Let's assume for the sake of argument that Super Mario Run is not very good. Mediocre, even. That would put it in the company of New Super Mario Bros 2, which was panned here at Shacknews and received a relatively low Metacritic average for a Mario title. It's even a handheld game, to make the comparison even more apropos. It's more than four years old now. Current download price? $29.99. At retail it's largely the same, or possibly even higher. That's three times the price for an old, mostly mediocre Mario game.
If comparing it to a first-party handheld game is unfair, we can just as easily contrast it against other free-to-play games on the App Store. As of this writing, the top F2P iOS game, Hill Cimb Racing 2, sells a $4 "Starter Pack," a $6 "Jeep Bundle," and several other packages of "Gems" for varying prices. Mobile Strike, the top-grossing app, sells a $10 gold pack. Clash Royale sells several starter packs ranging from $1 to $10 apiece, and Gem packages that top out at a whopping $50. Even my beloved Hearthstone only nets a measley seven card packs for $9.99. Super Mario Run, by comparison, has a one-time unlock price that grants you the full game. It's downright generous by iOS standards.
We could also compare it to other recognizable brands that have made the journey to mobile devices. Square Enix charges between $10-20 for mobile ports of its classic RPGs. Capcom sells its Phoenix Wright episodes for $10-15 for full unlocks. Each of these are mobile ports, varying in quality but not built explicitly for iOS, and Super Mario Run is still cheaper on average.
This is in keeping with Nintendo's philosophy toward free-to-play. As David explained in a piece detailing the late Satoru Iwata's philosophy toward mobile development, the former president of Nintendo was acutely aware of the risks posed by gouging mobile practices, endless free-to-play loops, and timers. He set in motion plans to finally bring Nintendo properties to mobile, but to do it deliberately and carefully.
"Above all, as Nintendo is a family brand, we do not intend on changing the situation where parents and guardians can give Nintendo products to their children with peace of mind," Iwata said. "In that sense, we want to pay very close attention to how we receive money."
The implication is clear: mobile can be mercenary, and Iwata didn't want Nintendo to sacrifice its identity in the process. The deflation of the mobile market has led to plenty of games that are ostensibly free, but built with hooks to urge continuous spending for months or even years. Now as Nintendo stands on the verge of releasing its most iconic character on a new platform, it's unjust to accuse it of shady practices for attempting to build its full cost upfront and avoid those thorny problems.
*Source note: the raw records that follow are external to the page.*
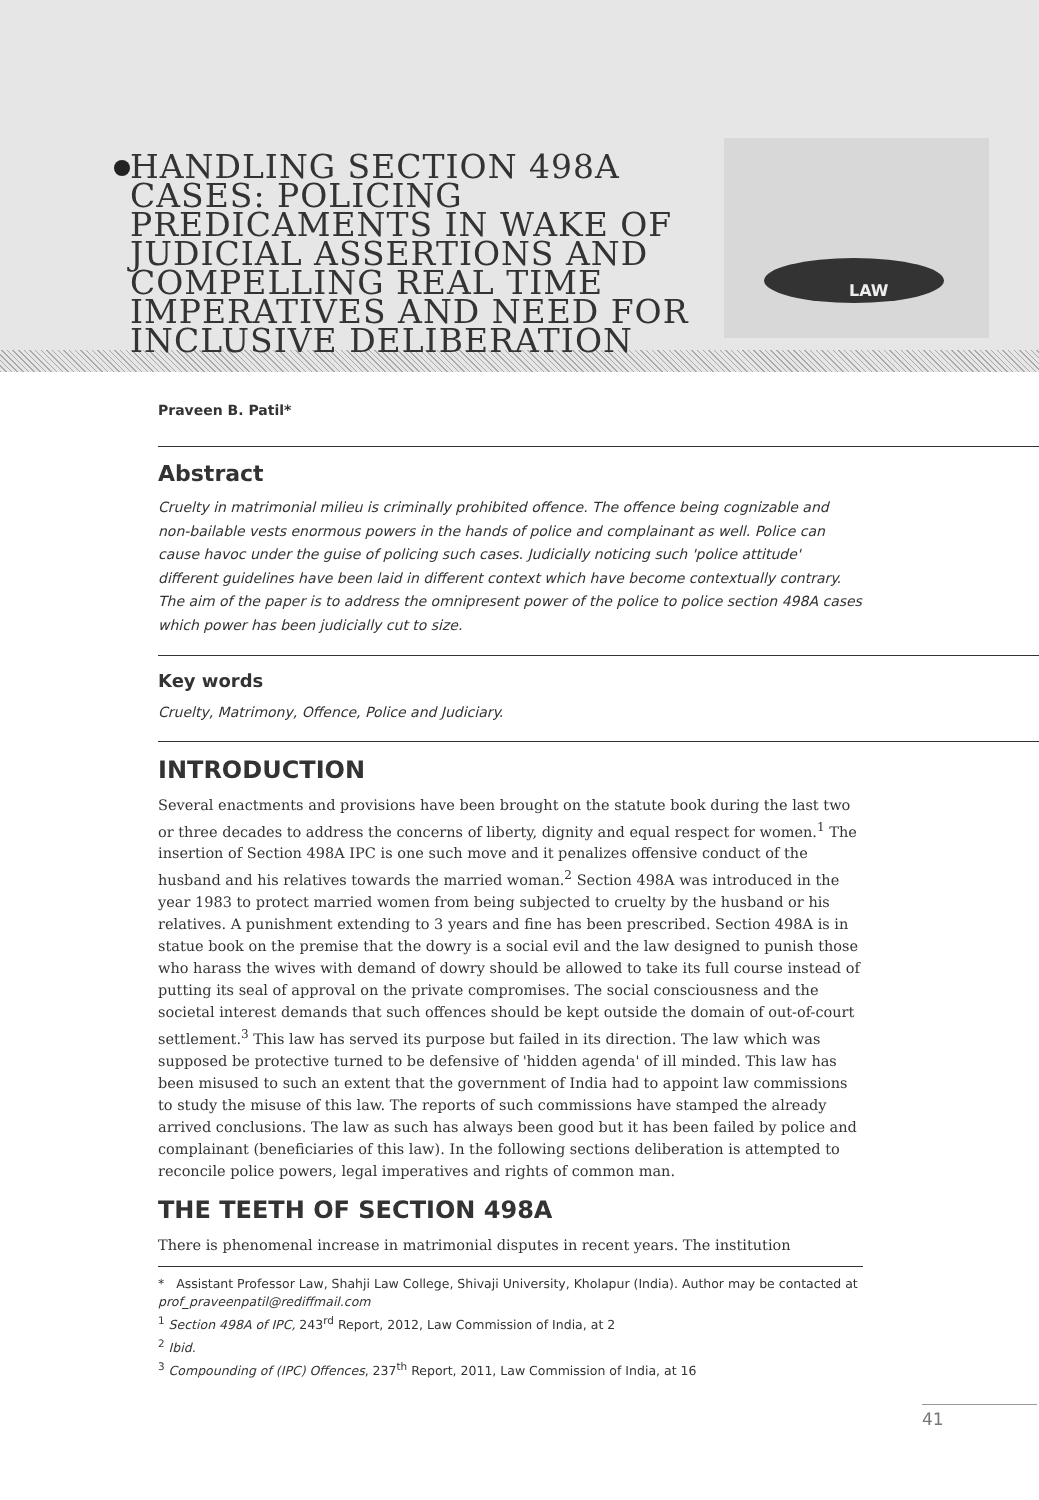HANDLING SECTION 498A CASES: POLICING PREDICAMENTS IN WAKE OF JUDICIAL ASSERTIONS AND COMPELLING REAL TIME IMPERATIVES AND NEED FOR INCLUSIVE DELIBERATION
LAW
Praveen B. Patil*
Abstract
Cruelty in matrimonial milieu is criminally prohibited offence. The offence being cognizable and non-bailable vests enormous powers in the hands of police and complainant as well. Police can cause havoc under the guise of policing such cases. Judicially noticing such 'police attitude' different guidelines have been laid in different context which have become contextually contrary. The aim of the paper is to address the omnipresent power of the police to police section 498A cases which power has been judicially cut to size.
Key words
Cruelty, Matrimony, Offence, Police and Judiciary.
INTRODUCTION
Several enactments and provisions have been brought on the statute book during the last two or three decades to address the concerns of liberty, dignity and equal respect for women.<sup>1</sup> The insertion of Section 498A IPC is one such move and it penalizes offensive conduct of the husband and his relatives towards the married woman.<sup>2</sup> Section 498A was introduced in the year 1983 to protect married women from being subjected to cruelty by the husband or his relatives. A punishment extending to 3 years and fine has been prescribed. Section 498A is in statue book on the premise that the dowry is a social evil and the law designed to punish those who harass the wives with demand of dowry should be allowed to take its full course instead of putting its seal of approval on the private compromises. The social consciousness and the societal interest demands that such offences should be kept outside the domain of out-of-court settlement.<sup>3</sup> This law has served its purpose but failed in its direction. The law which was supposed be protective turned to be defensive of 'hidden agenda' of ill minded. This law has been misused to such an extent that the government of India had to appoint law commissions to study the misuse of this law. The reports of such commissions have stamped the already arrived conclusions. The law as such has always been good but it has been failed by police and complainant (beneficiaries of this law). In the following sections deliberation is attempted to reconcile police powers, legal imperatives and rights of common man.
THE TEETH OF SECTION 498A
There is phenomenal increase in matrimonial disputes in recent years. The institution
* Assistant Professor Law, Shahji Law College, Shivaji University, Kholapur (India). Author may be contacted at prof_praveenpatil@rediffmail.com
<sup>1</sup> Section 498A of IPC, 243<sup>rd</sup> Report, 2012, Law Commission of India, at 2
<sup>2</sup> Ibid.
<sup>3</sup> Compounding of (IPC) Offences, 237<sup>th</sup> Report, 2011, Law Commission of India, at 16
41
If anything, we should be glad that Nintendo is fighting the devaluation of game development on mobile devices. The de facto standard on mobile has become zero dollars, which necessitates that game developers build spending hooks into the underlying framework of their games. The result has been heavy spending or frustrating barriers for consumers, and all-or-nothing gambles for developers. The low barrier to entry means players have all the quantity they could ever wish for, with the side-effect of obscuring which games are high-quality.
I wouldn't presume to know anyone's financial situation. If $10 is too much to spend, please don't. All the same, Nintendo isn't at fault for failing to abide by an absurd race-to-the-bottom pricing strategy common on mobile devices. Compared to Mario games, compared to other F2P games, and by every reasonable entertainment measure, this is a fine price.